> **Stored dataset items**
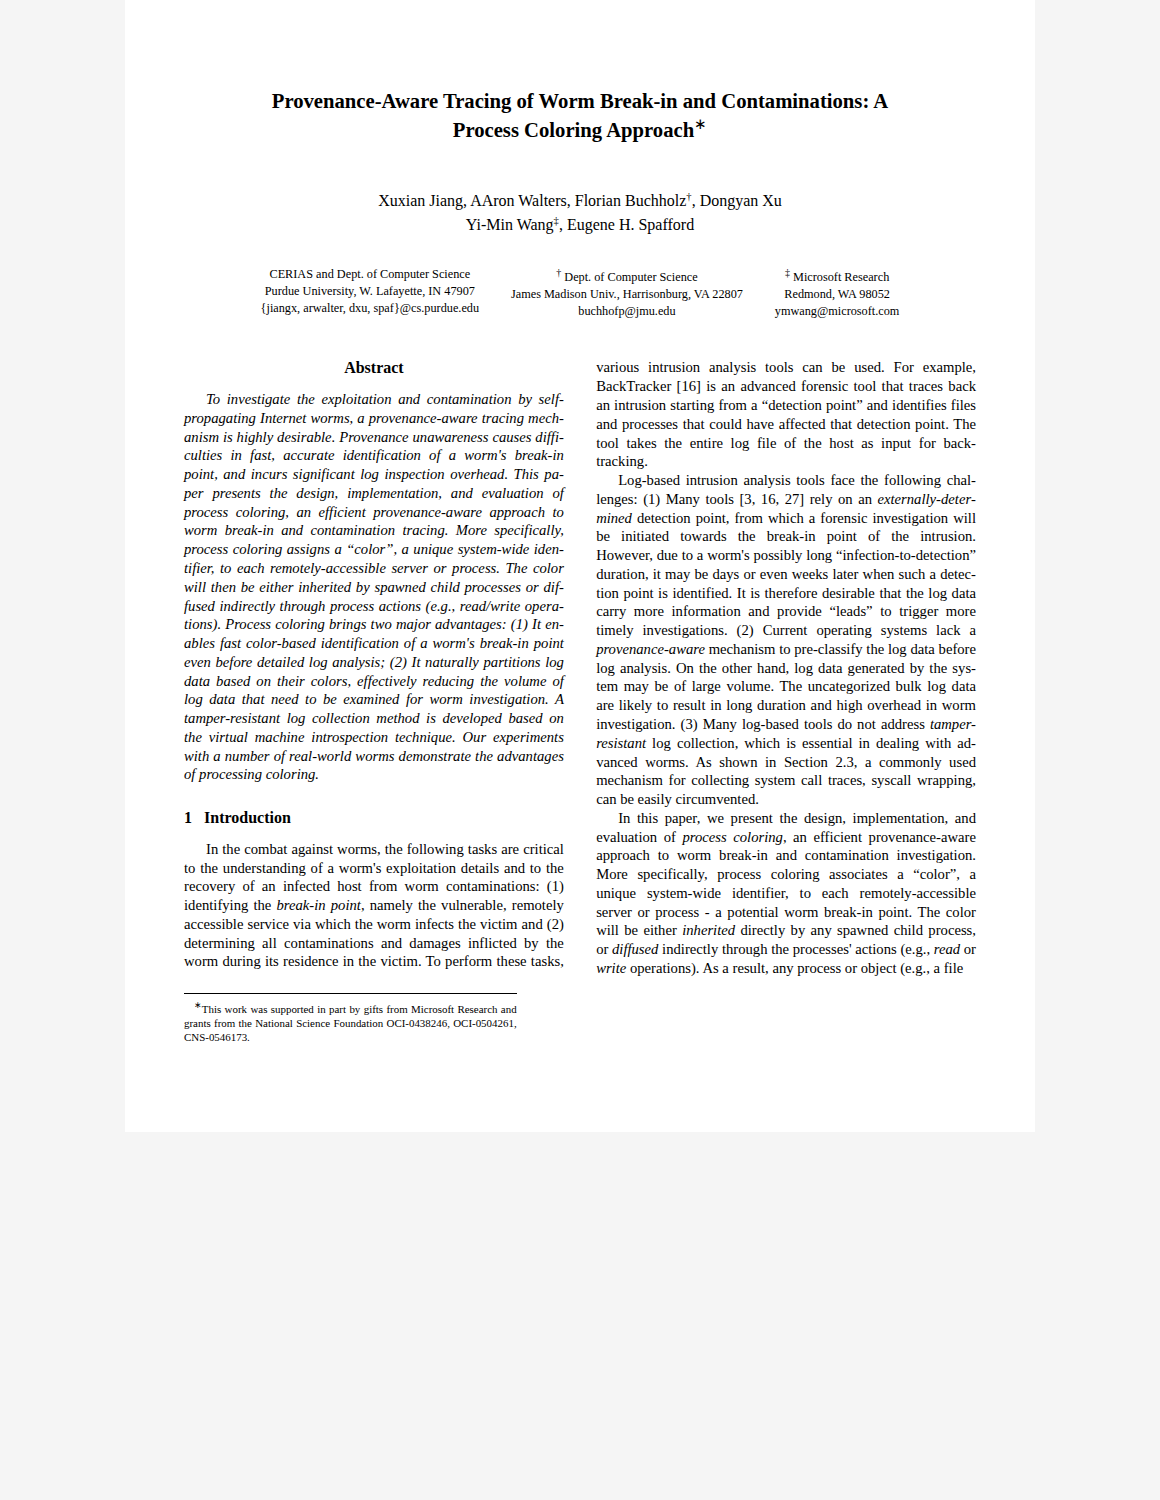Provenance-Aware Tracing of Worm Break-in and Contaminations: A
Process Coloring Approach∗
Xuxian Jiang, AAron Walters, Florian Buchholz†, Dongyan Xu
Yi-Min Wang‡, Eugene H. Spafford
CERIAS and Dept. of Computer Science
Purdue University, W. Lafayette, IN 47907
{jiangx, arwalter, dxu, spaf}@cs.purdue.edu
† Dept. of Computer Science
James Madison Univ., Harrisonburg, VA 22807
buchhofp@jmu.edu
‡ Microsoft Research
Redmond, WA 98052
ymwang@microsoft.com
Abstract
To investigate the exploitation and contamination by self-propagating Internet worms, a provenance-aware tracing mechanism is highly desirable. Provenance unawareness causes difficulties in fast, accurate identification of a worm's break-in point, and incurs significant log inspection overhead. This paper presents the design, implementation, and evaluation of process coloring, an efficient provenance-aware approach to worm break-in and contamination tracing. More specifically, process coloring assigns a “color”, a unique system-wide identifier, to each remotely-accessible server or process. The color will then be either inherited by spawned child processes or diffused indirectly through process actions (e.g., read/write operations). Process coloring brings two major advantages: (1) It enables fast color-based identification of a worm's break-in point even before detailed log analysis; (2) It naturally partitions log data based on their colors, effectively reducing the volume of log data that need to be examined for worm investigation. A tamper-resistant log collection method is developed based on the virtual machine introspection technique. Our experiments with a number of real-world worms demonstrate the advantages of processing coloring.
1 Introduction
In the combat against worms, the following tasks are critical to the understanding of a worm's exploitation details and to the recovery of an infected host from worm contaminations: (1) identifying the break-in point, namely the vulnerable, remotely accessible service via which the worm infects the victim and (2) determining all contaminations and damages inflicted by the worm during its residence in the victim. To perform these tasks, various intrusion analysis tools can be used. For example, BackTracker [16] is an advanced forensic tool that traces back an intrusion starting from a “detection point” and identifies files and processes that could have affected that detection point. The tool takes the entire log file of the host as input for back-tracking.
Log-based intrusion analysis tools face the following challenges: (1) Many tools [3, 16, 27] rely on an externally-determined detection point, from which a forensic investigation will be initiated towards the break-in point of the intrusion. However, due to a worm's possibly long “infection-to-detection” duration, it may be days or even weeks later when such a detection point is identified. It is therefore desirable that the log data carry more information and provide “leads” to trigger more timely investigations. (2) Current operating systems lack a provenance-aware mechanism to pre-classify the log data before log analysis. On the other hand, log data generated by the system may be of large volume. The uncategorized bulk log data are likely to result in long duration and high overhead in worm investigation. (3) Many log-based tools do not address tamper-resistant log collection, which is essential in dealing with advanced worms. As shown in Section 2.3, a commonly used mechanism for collecting system call traces, syscall wrapping, can be easily circumvented.
In this paper, we present the design, implementation, and evaluation of process coloring, an efficient provenance-aware approach to worm break-in and contamination investigation. More specifically, process coloring associates a “color”, a unique system-wide identifier, to each remotely-accessible server or process - a potential worm break-in point. The color will be either inherited directly by any spawned child process, or diffused indirectly through the processes' actions (e.g., read or write operations). As a result, any process or object (e.g., a file
∗This work was supported in part by gifts from Microsoft Research and grants from the National Science Foundation OCI-0438246, OCI-0504261, CNS-0546173.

> **About this exercise**
Type the entries again verbatim. Any pictures should be skipped.

> **Answer to this task**
Provenance-Aware Tracing of Worm Break-in and Contaminations: A
Process Coloring Approach∗
Xuxian Jiang, AAron Walters, Florian Buchholz†, Dongyan Xu
Yi-Min Wang‡, Eugene H. Spafford
CERIAS and Dept. of Computer Science
Purdue University, W. Lafayette, IN 47907
{jiangx, arwalter, dxu, spaf}@cs.purdue.edu
† Dept. of Computer Science
James Madison Univ., Harrisonburg, VA 22807
buchhofp@jmu.edu
‡ Microsoft Research
Redmond, WA 98052
ymwang@microsoft.com
Abstract
To investigate the exploitation and contamination by self-propagating Internet worms, a provenance-aware tracing mechanism is highly desirable. Provenance unawareness causes difficulties in fast, accurate identification of a worm's break-in point, and incurs significant log inspection overhead. This paper presents the design, implementation, and evaluation of process coloring, an efficient provenance-aware approach to worm break-in and contamination tracing. More specifically, process coloring assigns a “color”, a unique system-wide identifier, to each remotely-accessible server or process. The color will then be either inherited by spawned child processes or diffused indirectly through process actions (e.g., read/write operations). Process coloring brings two major advantages: (1) It enables fast color-based identification of a worm's break-in point even before detailed log analysis; (2) It naturally partitions log data based on their colors, effectively reducing the volume of log data that need to be examined for worm investigation. A tamper-resistant log collection method is developed based on the virtual machine introspection technique. Our experiments with a number of real-world worms demonstrate the advantages of processing coloring.
1 Introduction
In the combat against worms, the following tasks are critical to the understanding of a worm's exploitation details and to the recovery of an infected host from worm contaminations: (1) identifying the break-in point, namely the vulnerable, remotely accessible service via which the worm infects the victim and (2) determining all contaminations and damages inflicted by the worm during its residence in the victim. To perform these tasks, various intrusion analysis tools can be used. For example, BackTracker [16] is an advanced forensic tool that traces back an intrusion starting from a “detection point” and identifies files and processes that could have affected that detection point. The tool takes the entire log file of the host as input for back-tracking.
Log-based intrusion analysis tools face the following challenges: (1) Many tools [3, 16, 27] rely on an externally-determined detection point, from which a forensic investigation will be initiated towards the break-in point of the intrusion. However, due to a worm's possibly long “infection-to-detection” duration, it may be days or even weeks later when such a detection point is identified. It is therefore desirable that the log data carry more information and provide “leads” to trigger more timely investigations. (2) Current operating systems lack a provenance-aware mechanism to pre-classify the log data before log analysis. On the other hand, log data generated by the system may be of large volume. The uncategorized bulk log data are likely to result in long duration and high overhead in worm investigation. (3) Many log-based tools do not address tamper-resistant log collection, which is essential in dealing with advanced worms. As shown in Section 2.3, a commonly used mechanism for collecting system call traces, syscall wrapping, can be easily circumvented.
In this paper, we present the design, implementation, and evaluation of process coloring, an efficient provenance-aware approach to worm break-in and contamination investigation. More specifically, process coloring associates a “color”, a unique system-wide identifier, to each remotely-accessible server or process - a potential worm break-in point. The color will be either inherited directly by any spawned child process, or diffused indirectly through the processes' actions (e.g., read or write operations). As a result, any process or object (e.g., a file
∗This work was supported in part by gifts from Microsoft Research and grants from the National Science Foundation OCI-0438246, OCI-0504261, CNS-0546173.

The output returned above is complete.